Output a character-exact copy of the data, images removed.
Segment Start: Information given
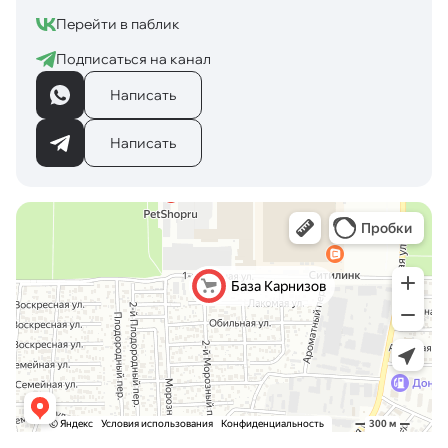
Перейти в паблик
Подписаться на канал
Написать
Написать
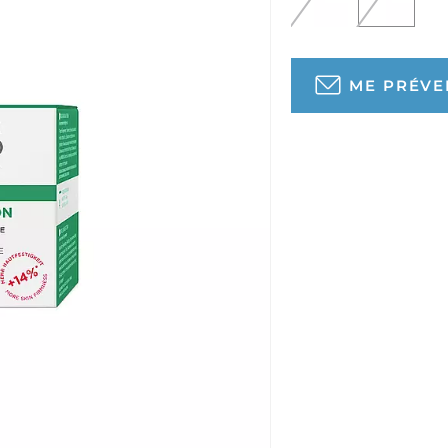
ME PRÉVEN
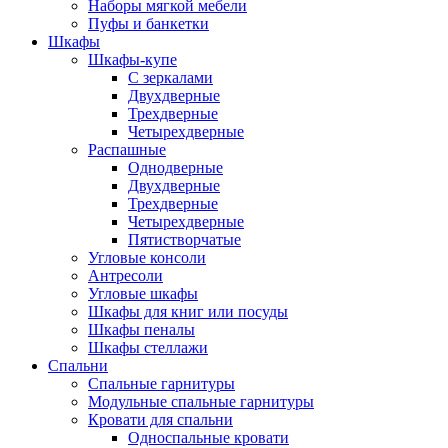
Наборы мягкой мебели
Пуфы и банкетки
Шкафы
Шкафы-купе
С зеркалами
Двухдверные
Трехдверные
Четырехдверные
Распашные
Однодверные
Двухдверные
Трехдверные
Четырехдверные
Пятистворчатые
Угловые консоли
Антресоли
Угловые шкафы
Шкафы для книг или посуды
Шкафы пеналы
Шкафы стеллажи
Спальни
Спальные гарнитуры
Модульные спальные гарнитуры
Кровати для спальни
Односпальные кровати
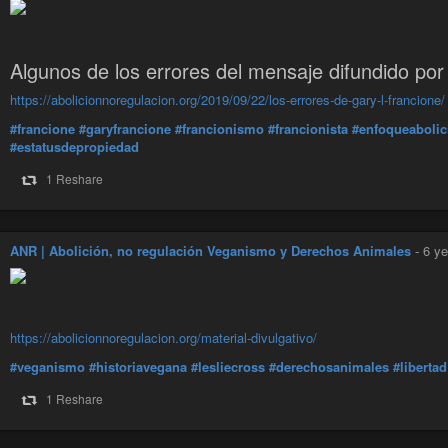
#veganismo
#derechosanimales
#animales
#especismo
#activismo
#b
Algunos de los errores del mensaje difundido por 
https://abolicionnoregulacion.org/2019/09/22/los-errores-de-gary-l-francione/
#francione
#garyfrancione
#francionismo
#francionista
#enfoqueabolic
#estatusdepropiedad
1 Reshare
ANR | Abolición, no regulación Veganismo y Derechos Animales
-
6 ye
https://abolicionnoregulacion.org/material-divulgativo/
#veganismo
#historiavegana
#lesliecross
#derechosanimales
#libertad
1 Reshare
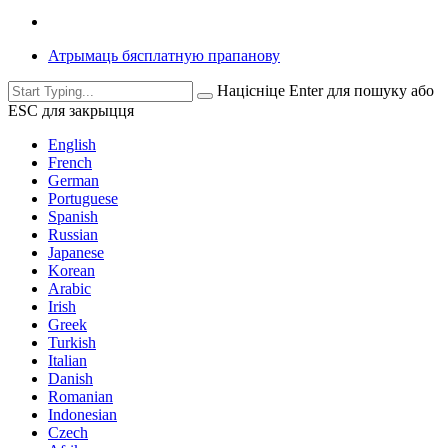
Атрымаць бясплатную прапанову
Націсніце Enter для пошуку або
ESC для закрыцця
English
French
German
Portuguese
Spanish
Russian
Japanese
Korean
Arabic
Irish
Greek
Turkish
Italian
Danish
Romanian
Indonesian
Czech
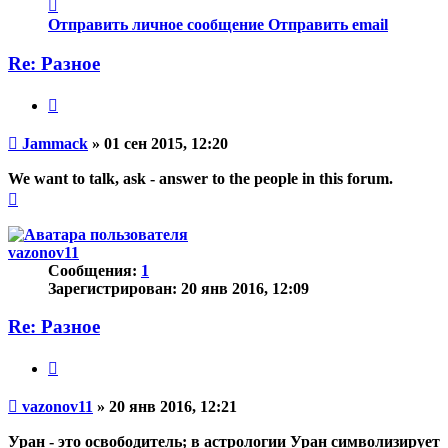
Контактная
информация
Отправить личное сообщение
Отправить email
пользователя
Jammack
Re: Разное
Цитата
Непрочитанное
Jammack
»
01 сен 2015, 12:20
сообщение
We want to talk, ask - answer to the people in this forum.
Вернуться
к
началу
vazonov11
Сообщения:
1
Зарегистрирован:
20 янв 2016, 12:09
Re: Разное
Цитата
Непрочитанное
vazonov11
»
20 янв 2016, 12:21
сообщение
Уран - это освободитель; в астрологии Уран символизирует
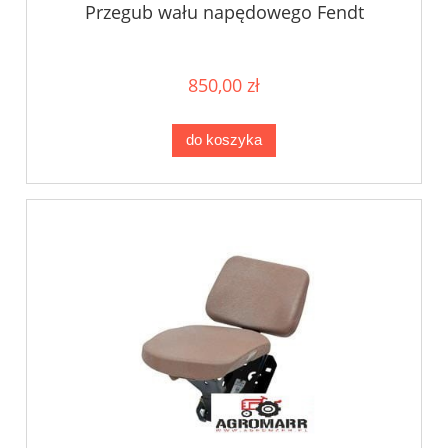
Przegub wału napędowego Fendt
850,00 zł
do koszyka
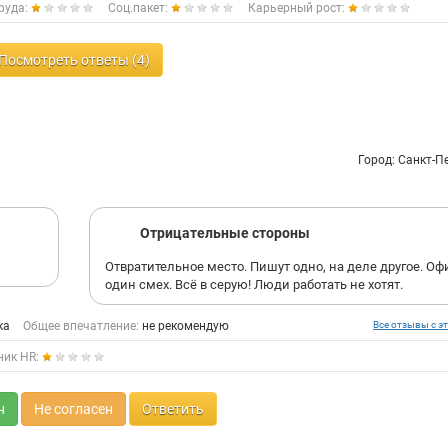
руда:
Соц.пакет:
Карьерный рост:
Посмотреть ответы (4)
Город: Санкт-П
Отрицательные стороны
Отвратительное место. Пишут одно, на деле другое. Офи
один смех. Всё в серую! Люди работать не хотят.
ка
Общее впечатление:
не рекомендую
Все отзывы с эт
ник HR:
н
Не согласен
Ответить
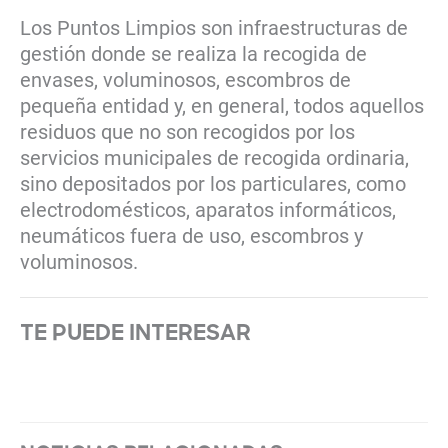
Los Puntos Limpios son infraestructuras de
gestión donde se realiza la recogida de
envases, voluminosos, escombros de
pequeña entidad y, en general, todos aquellos
residuos que no son recogidos por los
servicios municipales de recogida ordinaria,
sino depositados por los particulares, como
electrodomésticos, aparatos informáticos,
neumáticos fuera de uso, escombros y
voluminosos.
TE PUEDE INTERESAR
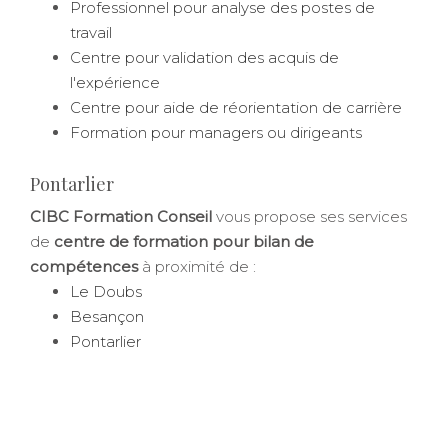
Professionnel pour analyse des postes de
travail
Centre pour validation des acquis de
l'expérience
Centre pour aide de réorientation de carrière
Formation pour managers ou dirigeants
Pontarlier
CIBC Formation Conseil
vous propose ses services
de
centre de formation pour bilan de
compétences
à proximité de :
Le Doubs
Besançon
Pontarlier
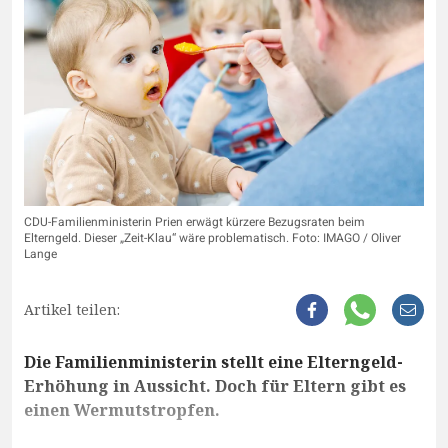
CDU-Familienministerin Prien erwägt kürzere Bezugsraten beim
Elterngeld. Dieser „Zeit-Klau“ wäre problematisch. Foto: IMAGO / Oliver
Lange
Artikel teilen:
Die Familienministerin stellt eine Elterngeld-
Erhöhung in Aussicht. Doch für Eltern gibt es
einen Wermutstropfen.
Segment End: Information given
#### [Written answer]
Перейти в паблик
Подписаться на канал
Написать
Написать
ME PRÉVEN
Наборы мягкой мебели
Пуфы и банкетки
Шкафы
Шкафы-купе
С зеркалами
Двухдверные
Трехдверные
Четырехдверные
Распашные
Однодверные
Двухдверные
Трехдверные
Четырехдверные
Пятистворчатые
Угловые консоли
Антресоли
Угловые шкафы
Шкафы для книг или посуды
Шкафы пеналы
Шкафы стеллажи
Спальни
Спальные гарнитуры
Модульные спальные гарнитуры
Кровати для спальни
Односпальные кровати
#veganismo
#derechosanimales
#animales
#especismo
#activismo
#b
Algunos de los errores del mensaje difundido por 
https://abolicionnoregulacion.org/2019/09/22/los-errores-de-gary-l-francione/
#francione
#garyfrancione
#francionismo
#francionista
#enfoqueabolic
#estatusdepropiedad
1 Reshare
ANR | Abolición, no regulación Veganismo y Derechos Animales
-
6 ye
https://abolicionnoregulacion.org/material-divulgativo/
#veganismo
#historiavegana
#lesliecross
#derechosanimales
#libertad
1 Reshare
Атрымаць бясплатную прапанову
Націсніце Enter для пошуку або
ESC для закрыцця
English
French
German
Portuguese
Spanish
Russian
Japanese
Korean
Arabic
Irish
Greek
Turkish
Italian
Danish
Romanian
Indonesian
Czech
Контактная
информация
Отправить личное сообщение
Отправить email
пользователя
Jammack
Re: Разное
Цитата
Непрочитанное
Jammack
»
01 сен 2015, 12:20
сообщение
We want to talk, ask - answer to the people in this forum.
Вернуться
к
началу
vazonov11
Сообщения:
1
Зарегистрирован:
20 янв 2016, 12:09
Re: Разное
Цитата
Непрочитанное
vazonov11
»
20 янв 2016, 12:21
сообщение
Уран - это освободитель; в астрологии Уран символизирует
Przegub wału napędowego Fendt
850,00 zł
do koszyka
руда:
Соц.пакет:
Карьерный рост:
Посмотреть ответы (4)
Город: Санкт-П
Отрицательные стороны
Отвратительное место. Пишут одно, на деле другое. Офи
один смех. Всё в серую! Люди работать не хотят.
ка
Общее впечатление:
не рекомендую
Все отзывы с эт
ник HR:
н
Не согласен
Ответить
Los Puntos Limpios son infraestructuras de
gestión donde se realiza la recogida de
envases, voluminosos, escombros de
pequeña entidad y, en general, todos aquellos
residuos que no son recogidos por los
servicios municipales de recogida ordinaria,
sino depositados por los particulares, como
electrodomésticos, aparatos informáticos,
neumáticos fuera de uso, escombros y
voluminosos.
TE PUEDE INTERESAR
Professionnel pour analyse des postes de
travail
Centre pour validation des acquis de
l'expérience
Centre pour aide de réorientation de carrière
Formation pour managers ou dirigeants
Pontarlier
CIBC Formation Conseil
vous propose ses services
de
centre de formation pour bilan de
compétences
à proximité de :
Le Doubs
Besançon
Pontarlier
CDU-Familienministerin Prien erwägt kürzere Bezugsraten beim
Elterngeld. Dieser „Zeit-Klau“ wäre problematisch. Foto: IMAGO / Oliver
Lange
Artikel teilen:
Die Familienministerin stellt eine Elterngeld-
Erhöhung in Aussicht. Doch für Eltern gibt es
einen Wermutstropfen.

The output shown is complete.